Now this is what let me down. Here I was, expecting a fast-paced space battle: at least with about as much combat in that respect as things like Shadow of the Empire, but instead the flight section is cut down to silly mini-game status, and multiplayer has been removed completely! But after recovering from my immediate disgust, the game recovered some points by being rather intuitive as far as control went. Action menus controlled by the yellow C stick while your normal analog stick controlled movement. Coupled with a hotkey setting, and my growing finesse with the GameCube controller, the game played well. Combat tended to be a bit on the static side, with a limited amount of attacks, and an even more agitating tenancy to merely have your strikes turned aside.
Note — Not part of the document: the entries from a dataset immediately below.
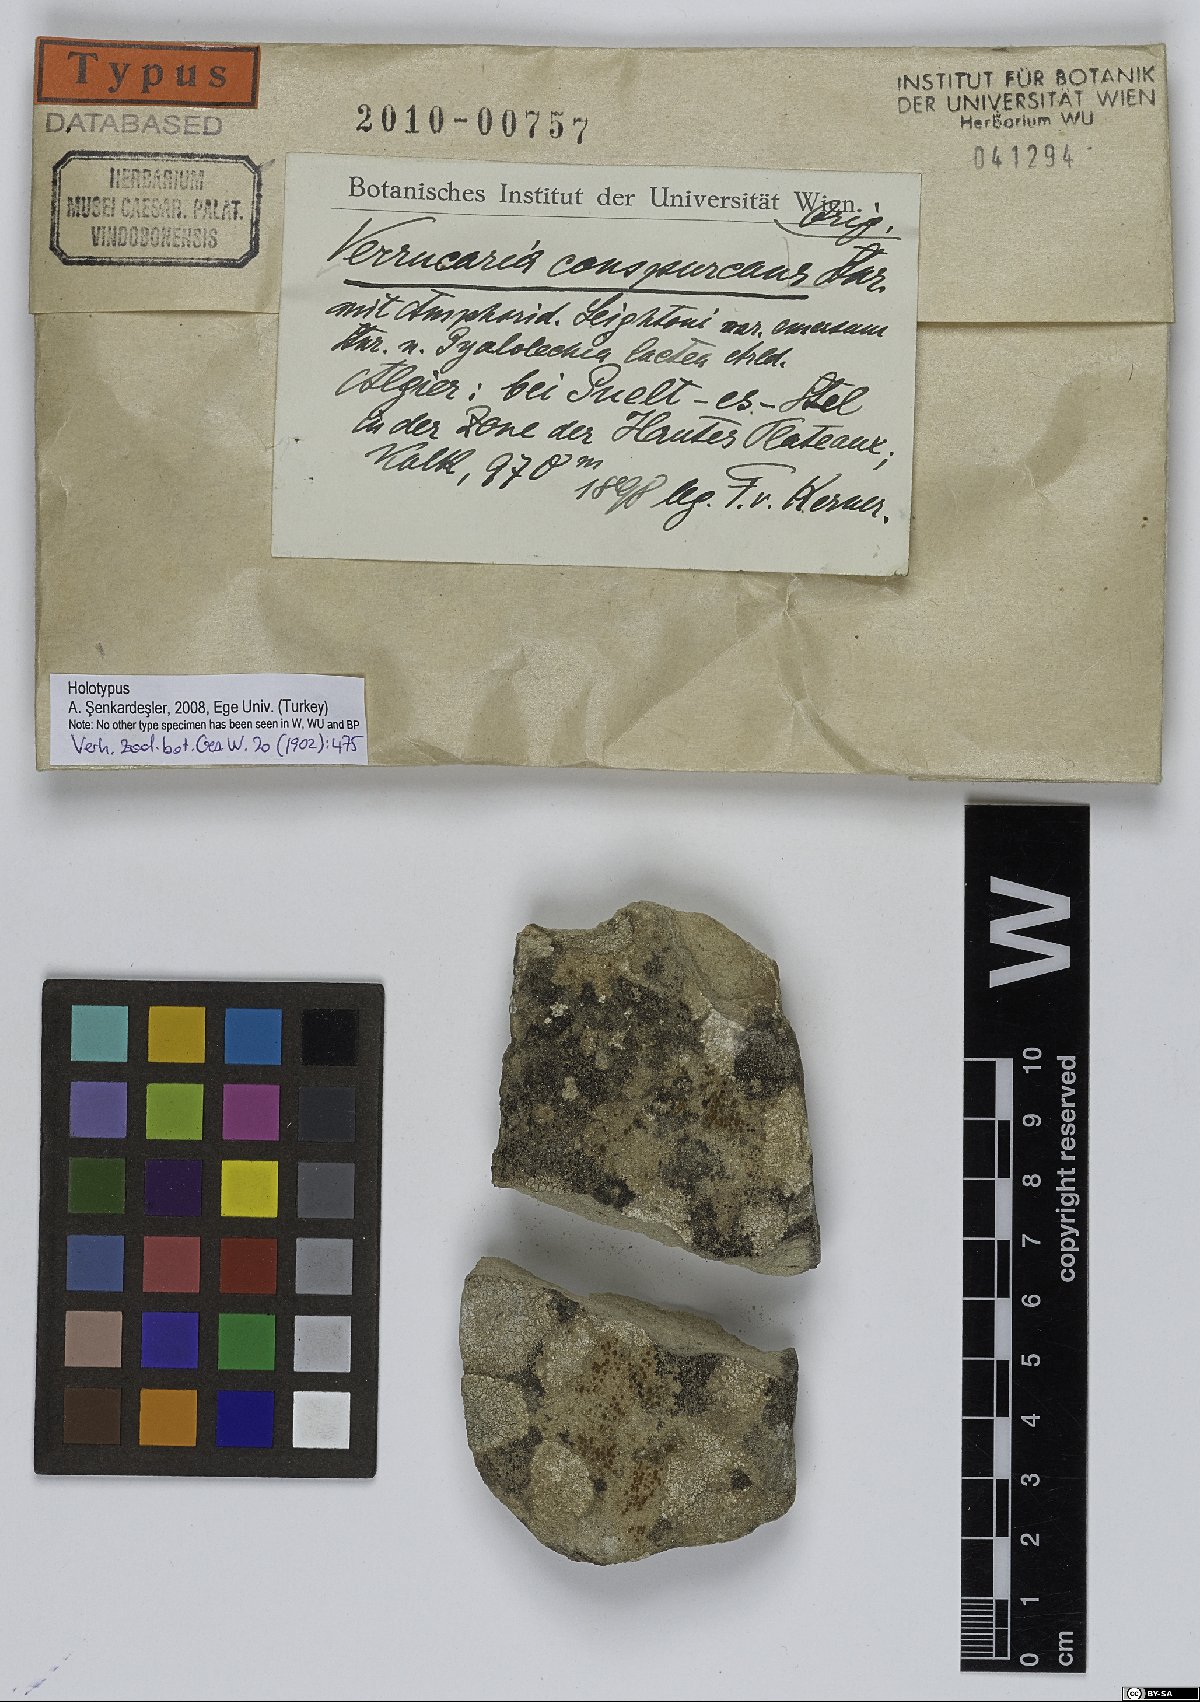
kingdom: Fungi
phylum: Ascomycota
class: Eurotiomycetes
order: Verrucariales
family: Verrucariaceae
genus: Verrucaria
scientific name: Verrucaria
But much more prevalent than combat is running and mini-games, a lot of which also require running. You are forced to return to prior levels, to use as thoroughfare to temples and the like, which means you have to run from your staging point ALL the way there, then ALL the way back. (Exaggerated cutscenes and slow movement actions like ladder climbing also attributed to slower progression) Mostly used as a plot trigger though, so it's a necessary evil that could have been dulled. The mini-games are rather static, most of the time requiring you to be a crack-shot with your staff (which shoots just like the ones of SG-1), or fighting a time limit while using either Sidekick or Staff powers consecutively. Add to this a heavy does of annoying puzzles to solve, commonly based on timing and once more, shooting with the staff. I tell you now, if you're bad at either pressing buttons quickly, or aiming with an analog stick, this game will give you nightmares. Not hard for a good part of it, the game has a very slight learning curve, but really hits you hard in the last few levels, but trial and error and pattern learning aids you. The boss fights, other than the last, are pretty unimpressive, and most of the time due to the awkward nature of the arenas. Of course, there is one silver lining: Slippy. Slippy's Advice can be taken during game times when you are stuck, and he well give you a few clues as to what you are supposed to do. Definitely speeds the game up. Despite the exceptional control you have while on Firma, the space section handles rather nastily, which is bad considering the end-boss is up there.

The game took me about 15 hours to complete. I could have taken my time, and explored everything, and absorb everything, but it's only a two day rental, and I had to be sure that is was good and finished in time. There is a % completion, but it isn't that amazing. I basically bull-rushed my way through the game, and still attained a 95% completion, so it can't be a very pivotal part of the game. Hopefully Rare will release another StarFox game, but this time actually make a flight-orientated game rather than a ground-heavy one. And multiplayer for that matter.

My only regret is that this game wasn't flawed enough to make some humorous comments about. A pretty clean effort: for one of these odd new style platformer. I'm not sure if it's a game that you should buy, but it's probably worth borrowing off a friend for a week. And maybe you'll be able to resist Ghostbuster jokes every time you hear the word "GateKeeper". A um kxo Boo Mujkoh! Uhh... check the Dino Alphabet at the back of the instruction manual for that one.

Oh, and: "Ak aj fherurco juvo ke juo kruk Bhojkuc aj u loho kujko mehjoc."